The test kits that most people use are $5.00 to $25.00 range. These kits are supposed to give us a "fairly" accurate reading. There will alwats be a +/- of whatever. The +/- is what differs between tests, persons, kits, etc. Salifert, API, & the like do not test phosphates low enough to give you a result below blah, blah, blah. Only Hach, DD Merk, & maybe colormeter are decent enough kits for the under a hundred buck range. Your expectations are too high (which is great, because it's causing the manufacturers to make better test kits). You are doing lab tests at home with massed produced kits that are only supposed to be +/- like 8% to 15% accurate. Do you know how many variables there are in home testing kits?

I also use AWT, and I have found that they verified most of my kits sufficiently. I use DD Merk to measure phosphates after giving up on API (cost me hundreds of dollars in lost corals, imo), Salifert, etc. I verified it against hach. It matched. The AWT puts my phosphates slightly above my own results. Calcium matched with my Salifert kit as did alk (once I had their reference kit, however). Mag, trates, all matched close enough.
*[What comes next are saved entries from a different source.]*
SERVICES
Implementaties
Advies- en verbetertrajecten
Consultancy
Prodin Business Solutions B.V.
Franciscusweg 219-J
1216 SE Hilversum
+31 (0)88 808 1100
Do I trust them 100%? NO! But it is one more TOOL that I can use to keep me going forward in the right direction.
Ralph
 
I just got the test results back from AWT for my 210 gallon tank. Prior to sending off the samples, I tested phosphates with a Hanna photometer and got a reading of 1.69. AWT's results were 1.66. You can't get much closer. CA was again another story, I tested 420 using Salifert and AWT came back with a reading of 527.

One of AWT's results was 140 points lower than mine, one was 57 points higher than mine and this last one was 100 points higher. I don't know what to think about this one???? How can they be so different??